Dokuz Eylül Üniversitesi (DEÜ) Deniz Bilimleri ve Teknoloji Enstitüsünden bilim insanları, Koca Piri Reis Gemisi ile Güneybatı Akdeniz ve Ege Denizi’ndeki antik deniz yolunun izlerini ortaya çıkardı. Türkiye Batık Envanteri Projesi Başkanı, DEÜ Deniz Bilimleri ve Teknolojisi Enstitüsü Öğretim Üyesi Doç. Dr. Harun Özdaş, Kültür ve Turizm Bakanlığının izni, Kalkınma Bakanlığının desteğiyle yürütülen “Mavi Miras” projesi kapsamındaki çalışmaları anlattı.

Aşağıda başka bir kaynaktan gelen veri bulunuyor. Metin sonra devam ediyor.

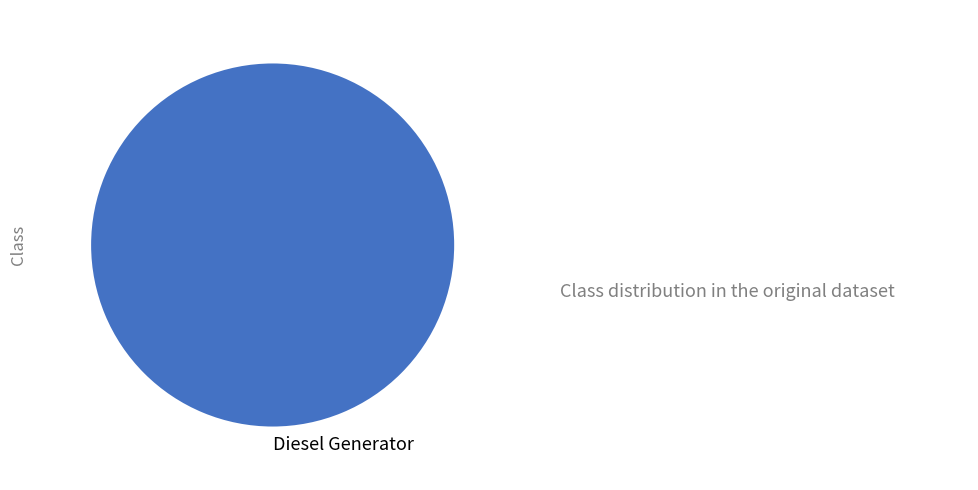

Is there a majority slice in this chart?

Yes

Koca Piri Reis Gemisi’nin 41 yıldır Türkiye’de araştırma platformu olarak kullanıldığını anlatan Özdaş, burada yüksek teknoloji cihazlarıyla 8 farklı disiplinin bilimsel çalışma yaptığı belirtti. “Türkiye Batık Envanteri”ni çıkarma çalışmalarına odaklandıklarını vurgulayan Özdaş, “Güneybatı Akdeniz ve Ege’yi merkez alarak ticaret rotalarını ortaya çıkarıyoruz. Milattan önce 2 binden milattan sonra 2 bine kadar denizlerdeki süreci takip ediyoruz” dedi.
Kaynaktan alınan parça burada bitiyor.